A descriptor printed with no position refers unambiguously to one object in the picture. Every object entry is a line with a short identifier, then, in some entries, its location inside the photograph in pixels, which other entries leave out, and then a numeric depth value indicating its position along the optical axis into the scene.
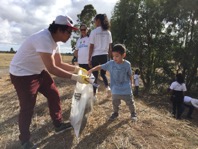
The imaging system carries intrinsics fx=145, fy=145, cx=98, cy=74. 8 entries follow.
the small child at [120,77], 2.21
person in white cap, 1.72
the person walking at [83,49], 3.05
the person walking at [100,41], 2.78
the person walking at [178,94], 4.39
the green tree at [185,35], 7.00
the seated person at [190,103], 4.64
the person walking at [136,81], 6.38
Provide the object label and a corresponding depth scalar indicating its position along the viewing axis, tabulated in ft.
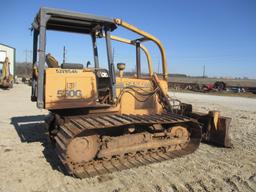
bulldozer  12.14
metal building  81.45
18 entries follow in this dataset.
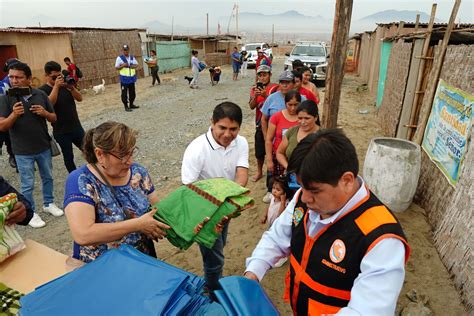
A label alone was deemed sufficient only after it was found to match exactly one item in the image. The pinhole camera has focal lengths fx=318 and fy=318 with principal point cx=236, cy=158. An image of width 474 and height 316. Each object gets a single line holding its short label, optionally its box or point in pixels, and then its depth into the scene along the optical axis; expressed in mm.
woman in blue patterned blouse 1686
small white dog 13422
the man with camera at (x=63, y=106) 4757
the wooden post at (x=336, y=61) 3516
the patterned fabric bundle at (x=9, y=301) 1443
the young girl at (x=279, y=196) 3361
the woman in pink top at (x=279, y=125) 3643
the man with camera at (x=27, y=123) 3826
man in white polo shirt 2422
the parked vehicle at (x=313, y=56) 14242
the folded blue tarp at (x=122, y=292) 1170
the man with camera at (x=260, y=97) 5012
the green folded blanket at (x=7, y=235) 1781
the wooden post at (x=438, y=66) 3988
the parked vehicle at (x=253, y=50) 22766
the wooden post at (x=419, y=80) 5355
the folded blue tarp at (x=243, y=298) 1145
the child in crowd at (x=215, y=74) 15820
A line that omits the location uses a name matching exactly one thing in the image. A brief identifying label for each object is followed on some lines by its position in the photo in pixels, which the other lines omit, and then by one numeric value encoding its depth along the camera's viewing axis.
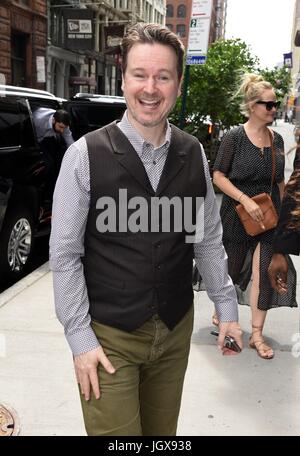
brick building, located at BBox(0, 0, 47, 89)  23.29
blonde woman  3.60
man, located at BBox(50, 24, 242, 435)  1.75
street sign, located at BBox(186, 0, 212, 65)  7.65
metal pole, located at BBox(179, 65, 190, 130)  8.24
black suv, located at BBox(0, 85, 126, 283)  5.42
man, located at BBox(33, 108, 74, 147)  7.12
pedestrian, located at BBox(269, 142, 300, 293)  2.49
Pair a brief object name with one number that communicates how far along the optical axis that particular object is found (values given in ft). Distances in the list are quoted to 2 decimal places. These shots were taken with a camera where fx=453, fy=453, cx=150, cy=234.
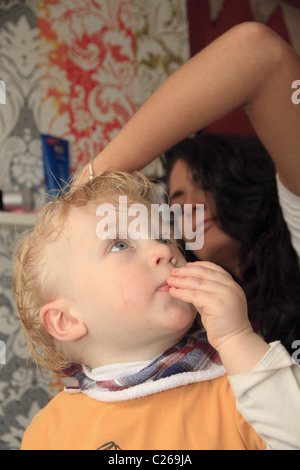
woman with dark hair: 3.13
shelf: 3.84
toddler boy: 1.83
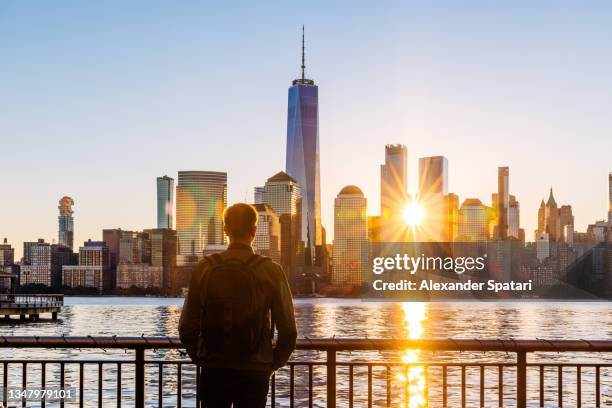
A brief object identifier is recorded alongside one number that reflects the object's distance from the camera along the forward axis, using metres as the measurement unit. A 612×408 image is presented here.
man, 6.51
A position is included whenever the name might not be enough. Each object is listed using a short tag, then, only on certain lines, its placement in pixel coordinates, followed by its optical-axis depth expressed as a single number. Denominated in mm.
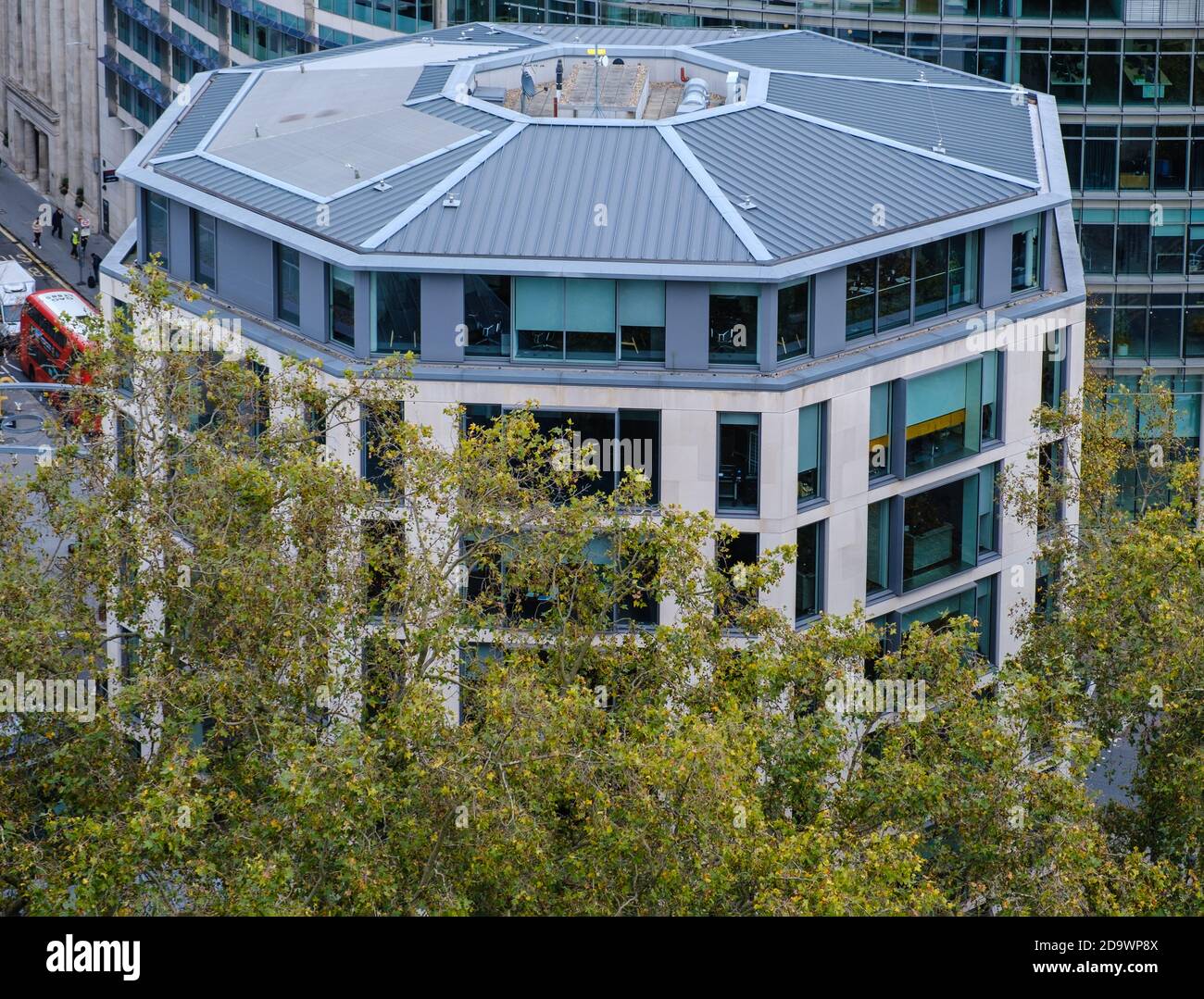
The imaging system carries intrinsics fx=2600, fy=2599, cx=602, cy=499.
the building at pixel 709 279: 71125
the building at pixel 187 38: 123188
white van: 133625
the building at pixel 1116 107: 104875
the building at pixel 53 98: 159250
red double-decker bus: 120875
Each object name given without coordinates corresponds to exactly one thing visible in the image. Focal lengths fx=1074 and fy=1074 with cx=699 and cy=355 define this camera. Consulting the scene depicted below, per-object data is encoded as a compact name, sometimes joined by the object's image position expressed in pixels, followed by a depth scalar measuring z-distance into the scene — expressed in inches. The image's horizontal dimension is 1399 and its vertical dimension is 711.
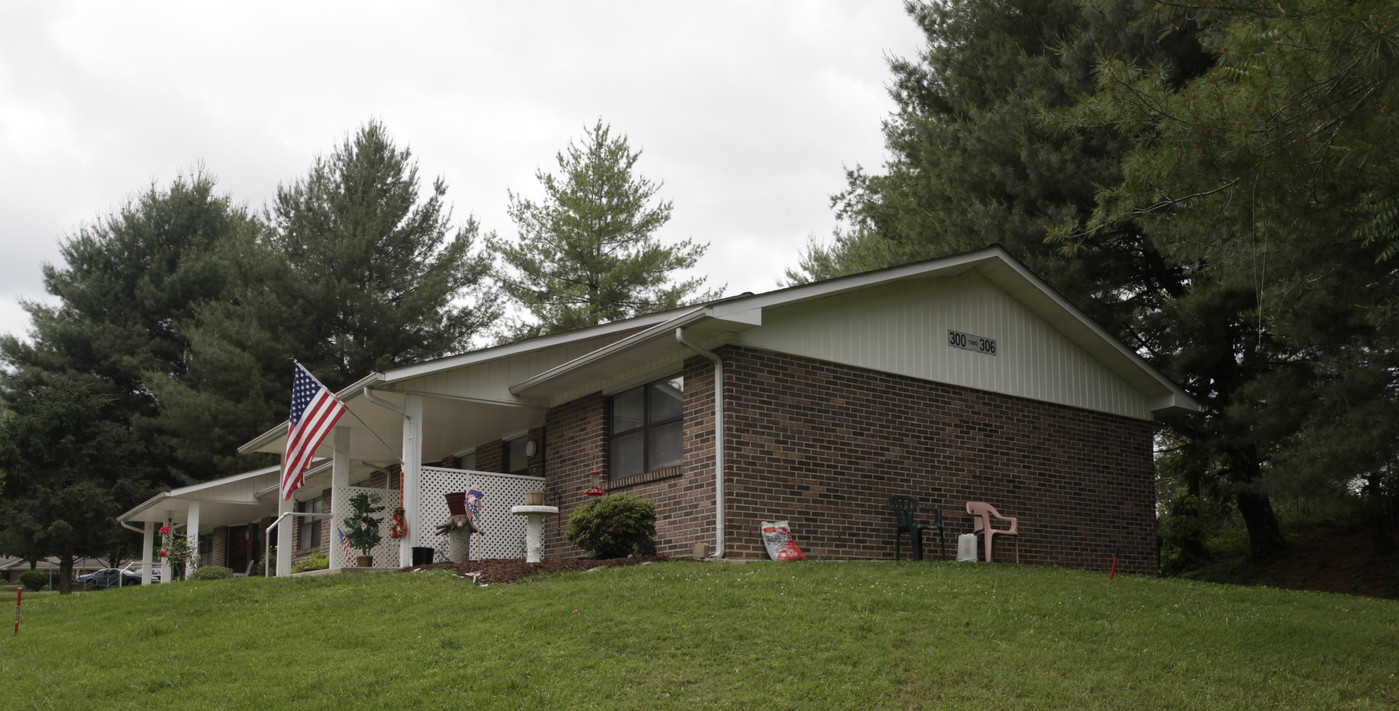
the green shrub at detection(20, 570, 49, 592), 1614.1
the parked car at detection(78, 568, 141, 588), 1639.4
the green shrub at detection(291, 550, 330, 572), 691.4
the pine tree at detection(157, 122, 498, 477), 1139.9
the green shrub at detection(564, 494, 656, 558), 465.7
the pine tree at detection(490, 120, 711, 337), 1152.8
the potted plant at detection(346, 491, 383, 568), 535.2
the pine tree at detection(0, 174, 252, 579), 1157.1
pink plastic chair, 515.2
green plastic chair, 487.5
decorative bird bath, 485.7
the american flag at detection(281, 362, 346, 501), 503.8
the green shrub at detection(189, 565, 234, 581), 730.2
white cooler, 497.7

========================================================================

WHAT YOU WILL DO
Return the opening line of the data above and every line after it up to and including the line that holds "man in white polo shirt 2422"; pictures stay out.

EXERCISE OUTPUT
A descriptor printed with no position refers unambiguously to one object in the picture. Every object entry is a line with a short identifier, then, in some entries, its location inside the photograph in pixels, which other entries leave out, and then a numeric depth value indicating its position along the optical axis into the scene.
The imaging system carries intrinsics fx=145, fy=145, cx=98, cy=74. 8 entries follow.
the small child at [120,77], 2.21
person in white cap, 1.72
the person walking at [83,49], 3.05
the person walking at [100,41], 2.78
the person walking at [178,94], 4.39
the green tree at [185,35], 7.00
the seated person at [190,103], 4.64
the person walking at [136,81], 6.38
Provide the object label and a corresponding depth scalar indicating its position along the viewing axis, tabulated in ft.
bulldozer  12.14
metal building  81.45
18 entries follow in this dataset.
A label alone was deemed sufficient only after it was found to match exactly one item in the image. The pinhole camera has focal lengths fx=318 and fy=318 with principal point cx=236, cy=158. An image of width 474 and height 316. Each object gets a single line holding its short label, optionally its box or point in pixels, and then its depth into the scene along the optical axis; expressed in mm.
woman in blue patterned blouse 1686
small white dog 13422
the man with camera at (x=63, y=106) 4757
the wooden post at (x=336, y=61) 3516
the patterned fabric bundle at (x=9, y=301) 1443
the young girl at (x=279, y=196) 3361
the woman in pink top at (x=279, y=125) 3643
the man with camera at (x=27, y=123) 3826
man in white polo shirt 2422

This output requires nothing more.